An audio router board with integrated volume control and buffered output

j-ian-lindsayJ. Ian Lindsay 11/30/2019 at 22:310 Comments

The drivers had a tremendous amount of technical debt cleared away last night. Bus references are no longer hard-coded to "Wire", but are instead passed in as an argument to init(), and is then retained by classes that need it. This costs an extra 30 bytes of resting memory load for ViamSonus, but paves the way for the linux TwoWire abstraction, and makes life generally easier for anyone using the board with (suppose) "Wire1".

Additionally, every driver in the glueball (the driver for the DS1881, and the ADG2128), and the glueball itself now support state serialization and restore. It needs some more testing, but it should allow state restore before or after init(), allowing for "profiles" and easy management of preferred settings, default states, etc. Buffers written this way are versioned so that new driver features can be gracefully migrated in. Those APIs are essentially finished, so they are now safe to code against. All of the example sketches are updated, tested, committed, and pushed.

Unrelated to the above feature is another feature that is important for the linux port: preserve-on-destroy. When the driver instance for the switch is destroyed, the default behavior is to put the hardware into a known state (reset). This opens all routes. Use-cases that want the hardware state to outlive the driver's life cycle are now possible again.

Lots of sloppy private boolean class variables were condensed into something more efficient and manageable (int member with flags).

Next Steps:

The ViamSonus driver is about to undergo mitosis into four separate classes to fully separate concerns and make the API stable and sensible to use.

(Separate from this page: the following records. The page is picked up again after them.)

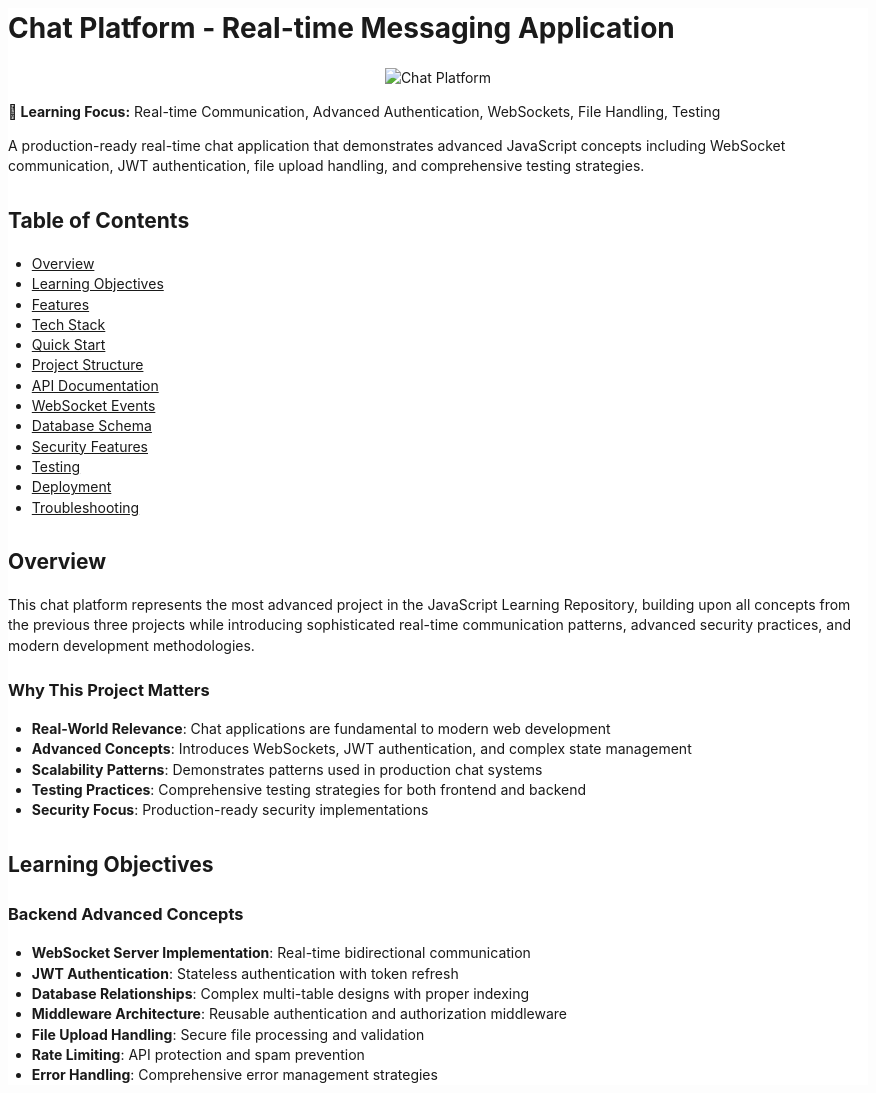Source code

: # Chat Platform - Real-time Messaging Application

<p align="center">
  <img src="/images/chat-banner.png" alt="Chat Platform" width="600" />
</p>

**🎯 Learning Focus:** Real-time Communication, Advanced Authentication, WebSockets, File Handling, Testing

A production-ready real-time chat application that demonstrates advanced JavaScript concepts including WebSocket communication, JWT authentication, file upload handling, and comprehensive testing strategies.

## Table of Contents

- [Overview](#overview)
- [Learning Objectives](#learning-objectives)
- [Features](#features)
- [Tech Stack](#tech-stack)
- [Quick Start](#quick-start)
- [Project Structure](#project-structure)
- [API Documentation](#api-documentation)
- [WebSocket Events](#websocket-events)
- [Database Schema](#database-schema)
- [Security Features](#security-features)
- [Testing](#testing)
- [Deployment](#deployment)
- [Troubleshooting](#troubleshooting)

## Overview

This chat platform represents the most advanced project in the JavaScript Learning Repository, building upon all concepts from the previous three projects while introducing sophisticated real-time communication patterns, advanced security practices, and modern development methodologies.

### Why This Project Matters

- **Real-World Relevance**: Chat applications are fundamental to modern web development
- **Advanced Concepts**: Introduces WebSockets, JWT authentication, and complex state management
- **Scalability Patterns**: Demonstrates patterns used in production chat systems
- **Testing Practices**: Comprehensive testing strategies for both frontend and backend
- **Security Focus**: Production-ready security implementations

## Learning Objectives

### Backend Advanced Concepts
- **WebSocket Server Implementation**: Real-time bidirectional communication
- **JWT Authentication**: Stateless authentication with token refresh
- **Database Relationships**: Complex multi-table designs with proper indexing
- **Middleware Architecture**: Reusable authentication and authorization middleware
- **File Upload Handling**: Secure file processing and validation
- **Rate Limiting**: API protection and spam prevention
- **Error Handling**: Comprehensive error management strategies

The linux TwoWire and GPIO abstractions are all that stand in the path of linux SBC support. The Makefile and example program are committed, but won't compile until those issues are resolved.

Hardware availability projections

Once I get the boards from OSHPark, I will assemble them that night. I should have 3 tested units available for sale, and at a lower price (so hold tight for the price cut). If those disappear quickly, I'll restock at about 3 weeks out.